**Instructions for the task**
Each record below is to be retyped exactly, with its pictures omitted.

-=-=-

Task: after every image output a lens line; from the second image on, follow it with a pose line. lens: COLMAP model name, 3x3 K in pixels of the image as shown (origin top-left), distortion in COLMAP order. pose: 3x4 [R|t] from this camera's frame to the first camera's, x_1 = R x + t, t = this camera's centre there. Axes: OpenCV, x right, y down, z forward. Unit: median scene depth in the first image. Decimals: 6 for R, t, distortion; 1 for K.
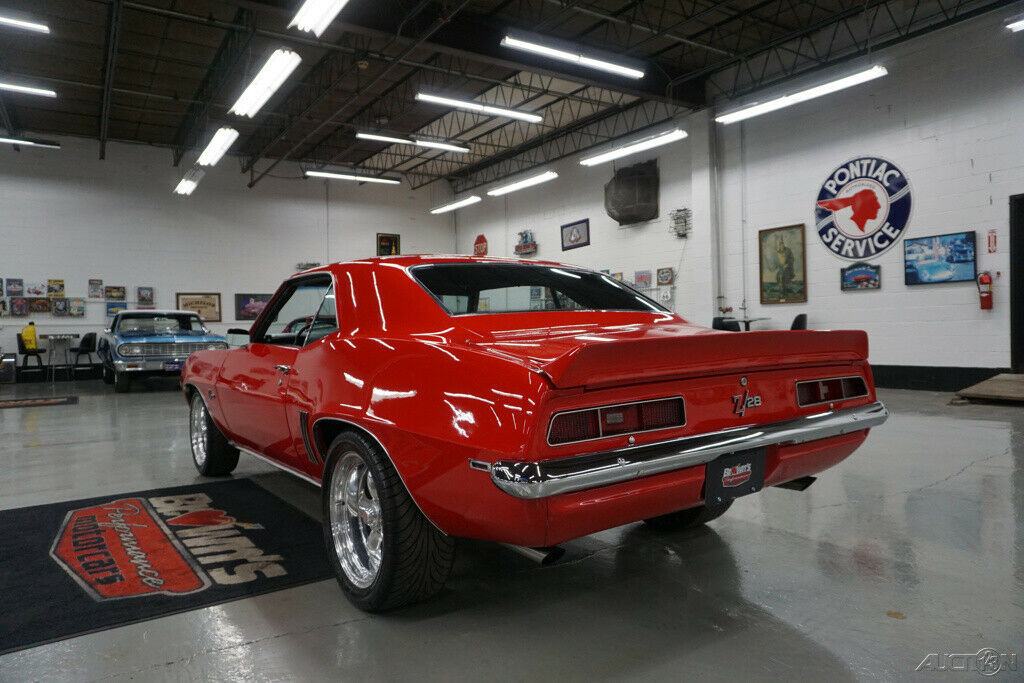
lens RADIAL K [[649.1, 0, 469.0], [0, 649.1, 338.9], [0, 0, 1]] dist [-0.046883, 0.025915]
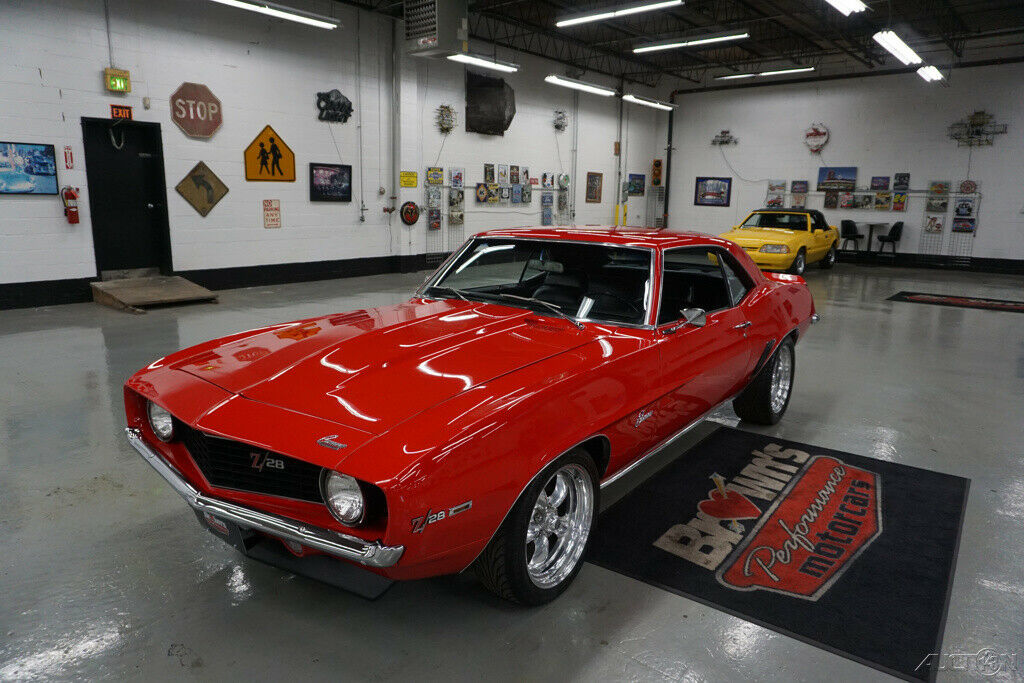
lens RADIAL K [[680.2, 0, 511.8], [0, 680.2, 338.2], [0, 0, 1]] dist [-0.051747, 0.032819]
pose [[-0.308957, -0.179051, 0.934070, -0.500723], [0.002479, 0.981964, 0.189051, -0.066979], [-0.951073, 0.060724, -0.302941, 0.656440]]
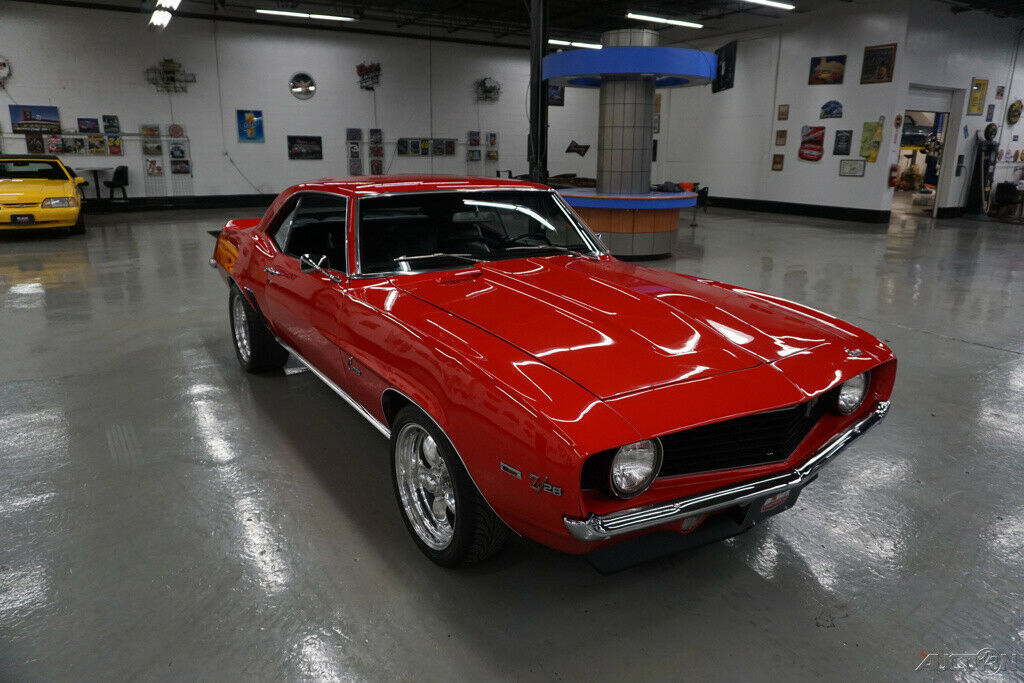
lens RADIAL K [[680.2, 0, 511.8], [0, 680.2, 338.2], [0, 0, 1]] dist [-0.051747, 0.032819]
pose [[-0.999989, 0.003749, 0.002869, -0.091526], [0.004389, 0.962072, 0.272762, -0.071840], [-0.001738, 0.272771, -0.962077, 0.943422]]
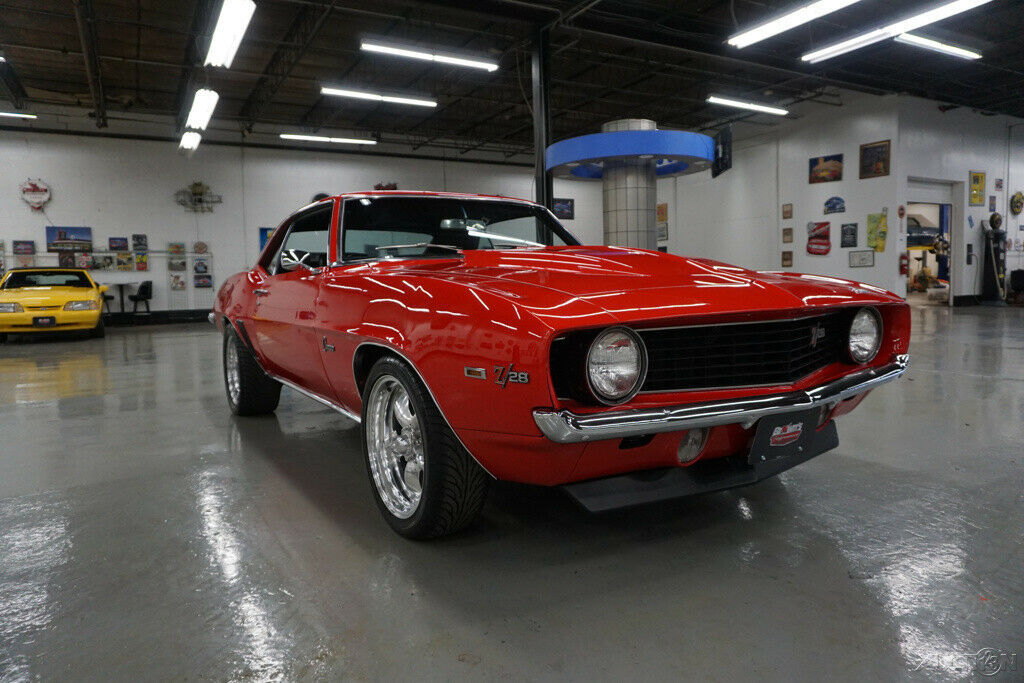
lens RADIAL K [[680.2, 0, 511.8], [0, 680.2, 338.2], [0, 0, 1]] dist [-0.051747, 0.032819]
pose [[-0.998826, 0.036947, 0.031343, -0.108908], [0.039552, 0.995419, 0.087042, 0.009298], [-0.027984, 0.088179, -0.995711, 0.936802]]
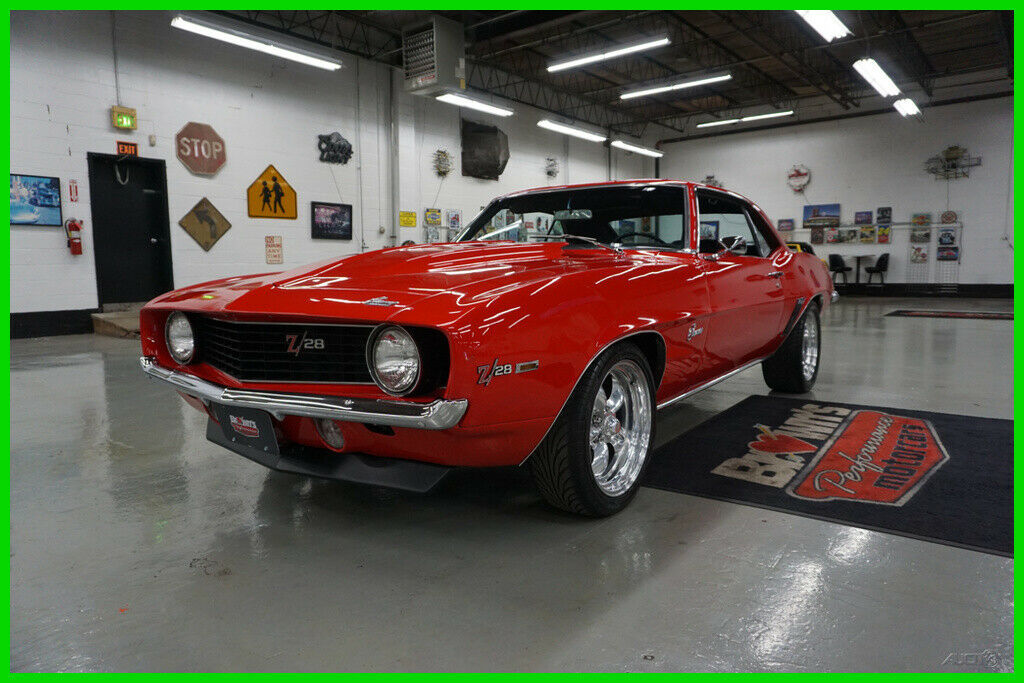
lens RADIAL K [[667.2, 0, 512.0], [0, 667.2, 341.5], [0, 0, 1]] dist [-0.051278, 0.035038]
pose [[-0.326968, -0.082104, 0.941462, -0.477878], [0.027272, 0.994984, 0.096243, 0.012815], [-0.944642, 0.057144, -0.323089, 0.678201]]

-=-=-

**Output of the exercise**
Task: after every image output a lens line; from the second image on, follow it with a pose line. lens: COLMAP model name, 3x3 K in pixels of the image as shown (origin top-left), distortion in COLMAP order. pose: 3x4 [R|t] from this camera's frame to the first camera's, x_1 = R x + t, t = this camera's centre there. Axes: OpenCV, x right, y down, z forward. Unit: median scene depth in the first image. Decimals: 6 for R, t, distortion; 1 for K.
lens RADIAL K [[649.1, 0, 469.0], [0, 649.1, 338.9], [0, 0, 1]] dist [-0.046883, 0.025915]
lens RADIAL K [[680.2, 0, 511.8], [0, 680.2, 338.2], [0, 0, 1]] dist [-0.051747, 0.032819]
pose [[-0.308957, -0.179051, 0.934070, -0.500723], [0.002479, 0.981964, 0.189051, -0.066979], [-0.951073, 0.060724, -0.302941, 0.656440]]
lens RADIAL K [[680.2, 0, 511.8], [0, 680.2, 338.2], [0, 0, 1]] dist [-0.051747, 0.032819]
pose [[-0.999989, 0.003749, 0.002869, -0.091526], [0.004389, 0.962072, 0.272762, -0.071840], [-0.001738, 0.272771, -0.962077, 0.943422]]
lens RADIAL K [[680.2, 0, 511.8], [0, 680.2, 338.2], [0, 0, 1]] dist [-0.051747, 0.032819]
pose [[-0.998826, 0.036947, 0.031343, -0.108908], [0.039552, 0.995419, 0.087042, 0.009298], [-0.027984, 0.088179, -0.995711, 0.936802]]
lens RADIAL K [[667.2, 0, 512.0], [0, 667.2, 341.5], [0, 0, 1]] dist [-0.051278, 0.035038]
pose [[-0.326968, -0.082104, 0.941462, -0.477878], [0.027272, 0.994984, 0.096243, 0.012815], [-0.944642, 0.057144, -0.323089, 0.678201]]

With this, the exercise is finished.